To explore how fear becomes entrenched, researchers at Vanderbilt University Medical Center have traveled down the precise neuronal pathways in the brains of mice that trigger fear responses, and which normally extinguish the behaviors once the danger has passed. This scientific journey, detailed recently in Nature Neuroscience, challenges conventional wisdom about how the brain is “remodeled” in response to the intrusion — and subsequent removal — of fear-inducing stimuli.
“You don’t want too much thinking going on” in the face of danger, explained Sachin Patel, M.D., corresponding author on the paper and director of the Division of Addiction Psychiatry at Vanderbilt. “You want very distinct outputs to happen independently so the animal can choose quickly — should I freeze, run or just go about my business?”
Mapping the Fear Response
In the study, the researchers discovered something unexpected: acquisition of conditioned freezing behavior is associated with dynamic remodeling of relative excitatory drive from the BLA away from corticotropin-releasing factor-expressing (CRF+) centrolateral amygdala neurons, and toward non-CRF+ (CRF−) and somatostatin-expressing (SOM+) neurons, while fear extinction training remodels this circuit back toward favoring CRF+ neurons.

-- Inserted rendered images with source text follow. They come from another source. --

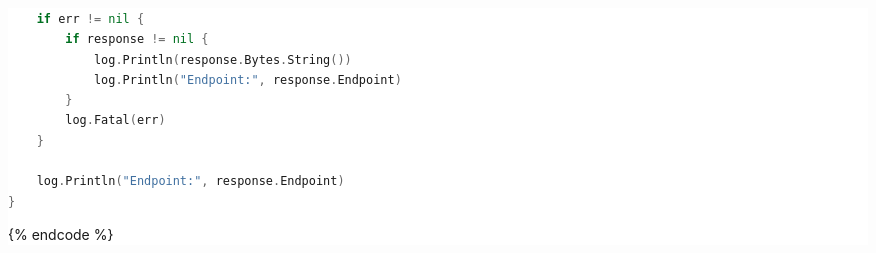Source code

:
 ```go
	if err != nil {
		if response != nil {
			log.Println(response.Bytes.String())
			log.Println("Endpoint:", response.Endpoint)
		}
		log.Fatal(err)
	}

	log.Println("Endpoint:", response.Endpoint)
}
```
{% endcode %}
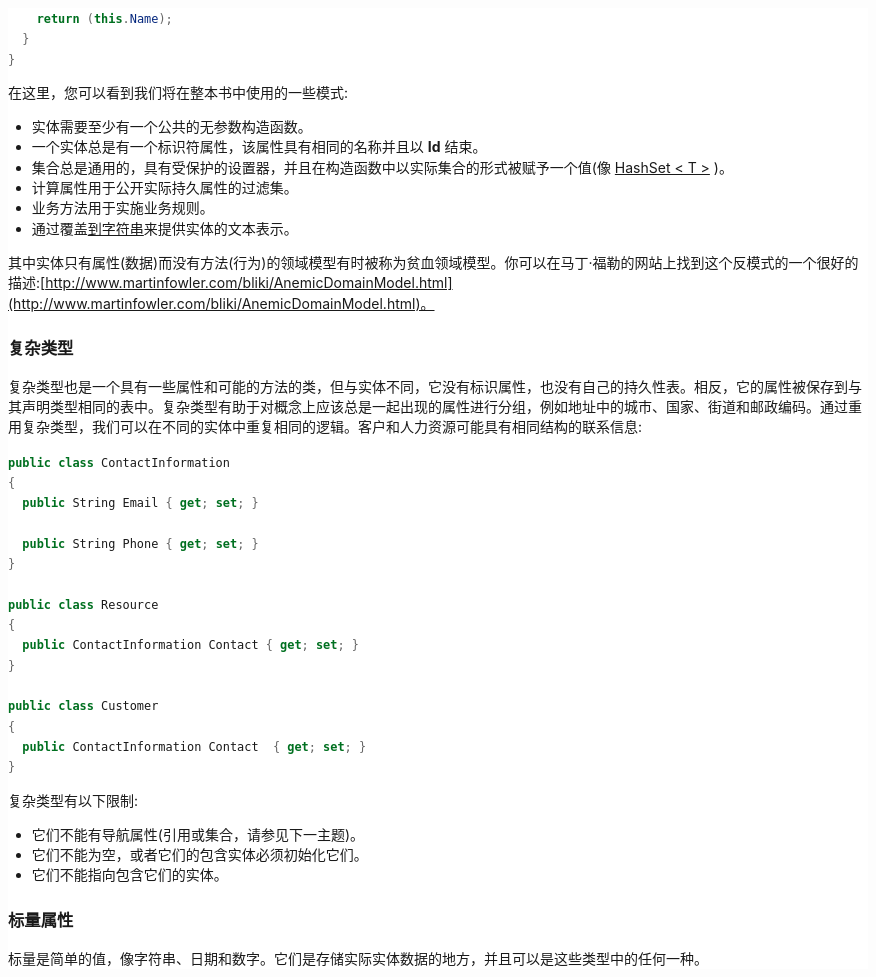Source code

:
 ```cs
    return (this.Name);
  }
}

```

在这里，您可以看到我们将在整本书中使用的一些模式:

*   实体需要至少有一个公共的无参数构造函数。
*   一个实体总是有一个标识符属性，该属性具有相同的名称并且以 **Id** 结束。
*   集合总是通用的，具有受保护的设置器，并且在构造函数中以实际集合的形式被赋予一个值(像 [HashSet < T >](http://msdn.microsoft.com/en-us/library/bb359438.aspx) )。
*   计算属性用于公开实际持久属性的过滤集。
*   业务方法用于实施业务规则。
*   通过覆盖[到字符串](http://msdn.microsoft.com/en-us/library/system.object.tostring.aspx)来提供实体的文本表示。

其中实体只有属性(数据)而没有方法(行为)的领域模型有时被称为贫血领域模型。你可以在马丁·福勒的网站上找到这个反模式的一个很好的描述:[http://www.martinfowler.com/bliki/AnemicDomainModel.html](http://www.martinfowler.com/bliki/AnemicDomainModel.html)。

### 复杂类型

复杂类型也是一个具有一些属性和可能的方法的类，但与实体不同，它没有标识属性，也没有自己的持久性表。相反，它的属性被保存到与其声明类型相同的表中。复杂类型有助于对概念上应该总是一起出现的属性进行分组，例如地址中的城市、国家、街道和邮政编码。通过重用复杂类型，我们可以在不同的实体中重复相同的逻辑。客户和人力资源可能具有相同结构的联系信息:

```cs
public class ContactInformation
{
  public String Email { get; set; }

  public String Phone { get; set; }
}

public class Resource
{
  public ContactInformation Contact { get; set; }
}

public class Customer
{
  public ContactInformation Contact  { get; set; }
}

```

复杂类型有以下限制:

*   它们不能有导航属性(引用或集合，请参见下一主题)。
*   它们不能为空，或者它们的包含实体必须初始化它们。
*   它们不能指向包含它们的实体。

### 标量属性

标量是简单的值，像字符串、日期和数字。它们是存储实际实体数据的地方，并且可以是这些类型中的任何一种。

This remodeling is required for optimal memory retrieval.
“A lot of learning-related plasticity and remodeling in the brain is occurring at some of these more ‘primitive’ central amygdala synapses rather than just within the cortical-like areas.”
“A lot of learning-related plasticity and remodeling in the brain is occurring at some of these more ‘primitive’ central amygdala synapses rather than just within the cortical-like areas,” Patel said. “It is here that the animal learns to fear certain stimuli through one neuronal channel and ‘unlearns’ the fear through the other channel once the threat is gone.”

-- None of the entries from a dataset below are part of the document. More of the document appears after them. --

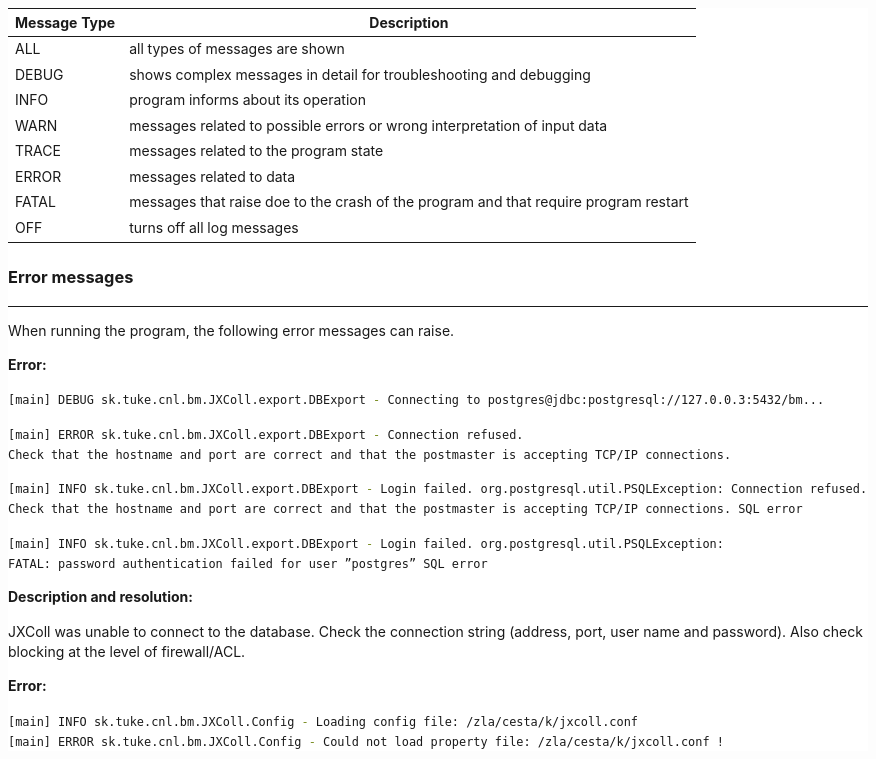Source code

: | **Message Type** | **Description** |
| -------- | -------- |
| ALL | all types of messages are shown |
| DEBUG | shows complex messages in detail for troubleshooting and debugging |
| INFO | program informs about its operation |
| WARN | messages related to possible errors or wrong interpretation of input data |
| TRACE | messages related to the program state |
| ERROR | messages related to data |
| FATAL | messages that raise doe to the crash of the program and that require program restart |
| OFF | turns off all log messages |

### Error messages
----------------------

When running the program, the following error messages can raise.

**Error:**

```bash
[main] DEBUG sk.tuke.cnl.bm.JXColl.export.DBExport - Connecting to postgres@jdbc:postgresql://127.0.0.3:5432/bm...
```

```bash
[main] ERROR sk.tuke.cnl.bm.JXColl.export.DBExport - Connection refused. 
Check that the hostname and port are correct and that the postmaster is accepting TCP/IP connections.
```

```bash
[main] INFO sk.tuke.cnl.bm.JXColl.export.DBExport - Login failed. org.postgresql.util.PSQLException: Connection refused. 
Check that the hostname and port are correct and that the postmaster is accepting TCP/IP connections. SQL error
```

```bash
[main] INFO sk.tuke.cnl.bm.JXColl.export.DBExport - Login failed. org.postgresql.util.PSQLException: 
FATAL: password authentication failed for user ”postgres” SQL error
```

**Description and resolution:**

JXColl was unable to connect to the database.
Check the connection string (address, port, user name and password). Also check blocking at the level of firewall/ACL.


**Error:**

```bash
[main] INFO sk.tuke.cnl.bm.JXColl.Config - Loading config file: /zla/cesta/k/jxcoll.conf
[main] ERROR sk.tuke.cnl.bm.JXColl.Config - Could not load property file: /zla/cesta/k/jxcoll.conf !
```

If the association persists after the threat is gone and the environmental cues continue to trigger anxiety and fear, it can lead to PTSD. “It’s like they’re stuck on the freezing channel and can’t flip back to the normal behavior channel,” Patel said. “That’s one theory. Or it might be related to some sort of deficit in this synaptic flexibility mechanism we’ve discovered.”
Implications for Therapy
PTSD is currently treated by gradually exposing patients to the environmental cues that trigger their fear responses in order to help their brains relearn to extinguish the behaviors. But exposure therapy is intense; some patients cannot tolerate the anxiety it can cause.
The next step for the researchers¹ is to look for receptors or proteins expressed by cells in one channel but not in the other. “That would provide opportunities to pharmacologically manipulate the dynamic switching between those channels,” Patel said.
He added, “If we knew that they had a different molecular composition, maybe there’s a way that we could inhibit the ‘freezing’ channel, the fear channel, and promote the other channel.”
Patel said the knowledge gained about the fear response may advance understanding of other brain disorders including drug and alcohol abuse. “Addiction is in part driven by aberrant learning,” he said. “We know the amygdala is important in both fear-learning as well as making associations between the rewarding effects of drugs and environmental cues. A lot of the same mechanisms might be at play.”